This bowl is painted with four armorial-style shields containing a hydra with the heads of two humans and five fabulous beasts. The shields have streamers with the Latin maxim, ‘Septenti nihil novum’ (sic) [To the wise man nothing is new]. The remaining decorative motifs are Chinese.
The exact source of this Western design has not yet been traced. The motif has been compared to a similar hydra in a printed illustration in Camillo Camilli’s “Impresse Illustri” (Venice, 1586) and to another hydra on the stone façade of the cathedral of St.
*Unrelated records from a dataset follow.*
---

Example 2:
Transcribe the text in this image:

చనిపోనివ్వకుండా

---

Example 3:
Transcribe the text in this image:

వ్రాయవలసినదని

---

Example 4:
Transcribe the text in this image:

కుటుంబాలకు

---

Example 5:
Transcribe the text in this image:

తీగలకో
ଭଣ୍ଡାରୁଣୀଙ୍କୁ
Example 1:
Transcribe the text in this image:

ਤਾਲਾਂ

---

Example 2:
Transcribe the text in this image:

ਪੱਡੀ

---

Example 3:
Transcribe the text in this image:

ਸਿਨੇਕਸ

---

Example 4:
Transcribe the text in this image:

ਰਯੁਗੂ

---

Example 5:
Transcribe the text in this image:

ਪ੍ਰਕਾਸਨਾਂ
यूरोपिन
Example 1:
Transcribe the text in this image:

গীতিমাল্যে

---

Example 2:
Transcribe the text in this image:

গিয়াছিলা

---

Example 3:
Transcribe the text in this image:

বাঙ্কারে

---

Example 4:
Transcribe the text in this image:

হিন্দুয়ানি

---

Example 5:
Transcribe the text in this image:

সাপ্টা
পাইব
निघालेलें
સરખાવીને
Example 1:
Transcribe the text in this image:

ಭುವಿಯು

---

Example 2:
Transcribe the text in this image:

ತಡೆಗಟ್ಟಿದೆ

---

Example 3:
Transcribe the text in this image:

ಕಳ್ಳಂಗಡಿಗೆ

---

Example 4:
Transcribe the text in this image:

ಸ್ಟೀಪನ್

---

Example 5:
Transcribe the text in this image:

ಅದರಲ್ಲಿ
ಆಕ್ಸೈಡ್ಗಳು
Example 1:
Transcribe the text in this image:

Paul, Macau carved 1620–27. However, neither of these hydras is contained within a shield nor do they have the Latin motto.
This specific design appears in seventeenth-century Portugal, Holland, and Iran, suggesting that specially commissioned wares could also be sold more widely in the late Ming dynasty. A dish with the same motif forms part of a pyramid-shaped ceiling festooned with Ming porcelain in the Santos Palace, Lisbon, Portugal.
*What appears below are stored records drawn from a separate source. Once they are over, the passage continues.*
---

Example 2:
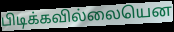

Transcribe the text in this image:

பிடிக்கவில்லையென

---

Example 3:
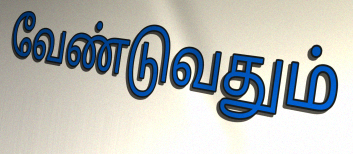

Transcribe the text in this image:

வேண்டுவதும்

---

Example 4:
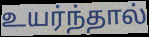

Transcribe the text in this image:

உயர்ந்தால்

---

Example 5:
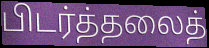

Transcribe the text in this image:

பிடர்த்தலைத்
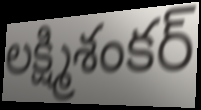
లక్ష్మిశంకర్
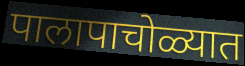
पालापाचोळ्यात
Among those pieces collected by Don Manuel I, King of Portugal (reigned 1495–1521) and his successors, it is the only piece of Chinese porcelain with a European motif and inscription.
An identical bowl is depicted in a somewhat later Dutch still-life oil-painting, by Willem Claesz Heda (1594–about 1681), dated 1638. An earthenware bowl closely imitating this piece, made in Iran in the second half of the 17th century, is in the V&A Museum.